SELECTED TEXT START
The technology, which Mazzuca submitted a sample for, was the same used to nab accused Gilgo Beach serial killer Rex Heuermann and Golden State Killer Joseph James DeAngelo, according to the outlet.
After being shown a gruesome photo of the newborn’s charred remains, Mazzuca made an admission with seemingly casual indifference, footage released by the Albany County District Attorney’s Office showed.

“I did it,” Mazzuca calmly states to the officer, before attempting to justify her heinous act when she was in her mid-twenties.
“I got pregnant. I had the baby. I gave birth in my bathtub; the baby died. I didn’t know how to get rid of it,” she claimed to officers — still not appearing to break into any semblance of emotional response.
Mazzuca denied burning Baby Moses, claiming that the child had died in the bathtub during childbirth and that she placed the corpse in a bag and handed it to a “random person” at the park, video showed.
SELECTED TEXT END
### ASSIGNMENT
In the excerpt about the Mazzuca case, which office released the interrogation footage?
SUPPLIED RECORDS START
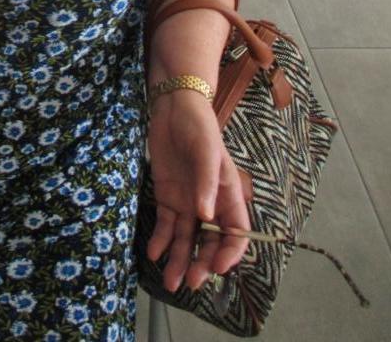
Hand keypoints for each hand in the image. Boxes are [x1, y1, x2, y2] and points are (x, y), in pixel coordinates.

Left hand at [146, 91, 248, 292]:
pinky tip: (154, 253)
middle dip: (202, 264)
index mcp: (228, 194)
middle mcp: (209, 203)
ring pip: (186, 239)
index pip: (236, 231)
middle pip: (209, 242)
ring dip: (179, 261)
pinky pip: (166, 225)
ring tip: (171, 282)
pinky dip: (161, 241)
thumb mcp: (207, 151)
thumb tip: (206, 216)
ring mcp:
SUPPLIED RECORDS END
SUPPLIED RECORDS START
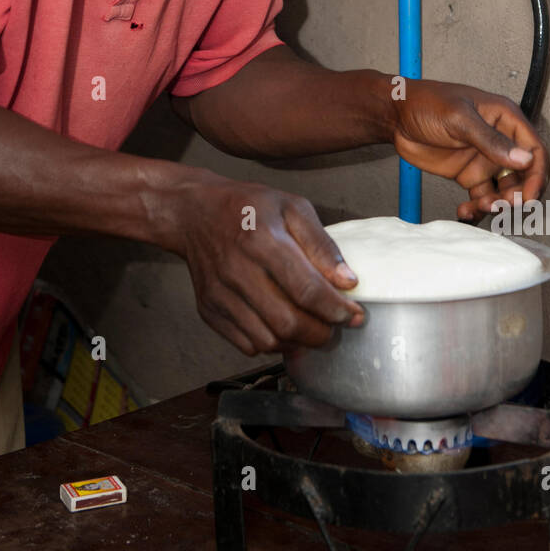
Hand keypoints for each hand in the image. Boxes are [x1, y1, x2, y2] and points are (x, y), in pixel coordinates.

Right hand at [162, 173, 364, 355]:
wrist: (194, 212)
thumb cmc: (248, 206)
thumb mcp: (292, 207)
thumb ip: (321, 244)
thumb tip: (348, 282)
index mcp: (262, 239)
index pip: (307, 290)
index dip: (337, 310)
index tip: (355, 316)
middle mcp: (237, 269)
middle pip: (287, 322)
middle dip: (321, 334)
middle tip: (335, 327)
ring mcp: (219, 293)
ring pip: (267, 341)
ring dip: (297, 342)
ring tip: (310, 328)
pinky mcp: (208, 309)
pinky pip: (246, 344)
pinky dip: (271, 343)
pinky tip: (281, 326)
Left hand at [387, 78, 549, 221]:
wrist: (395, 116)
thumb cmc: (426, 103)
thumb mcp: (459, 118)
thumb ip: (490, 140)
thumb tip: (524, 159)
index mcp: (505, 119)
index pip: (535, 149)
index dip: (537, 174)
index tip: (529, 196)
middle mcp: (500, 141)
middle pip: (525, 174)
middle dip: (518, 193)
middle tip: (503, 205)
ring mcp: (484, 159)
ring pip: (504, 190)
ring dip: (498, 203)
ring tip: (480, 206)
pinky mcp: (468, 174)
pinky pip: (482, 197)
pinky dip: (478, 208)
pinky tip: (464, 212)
SUPPLIED RECORDS END
### ANSWER BOX
The Albany County District Attorney's Office.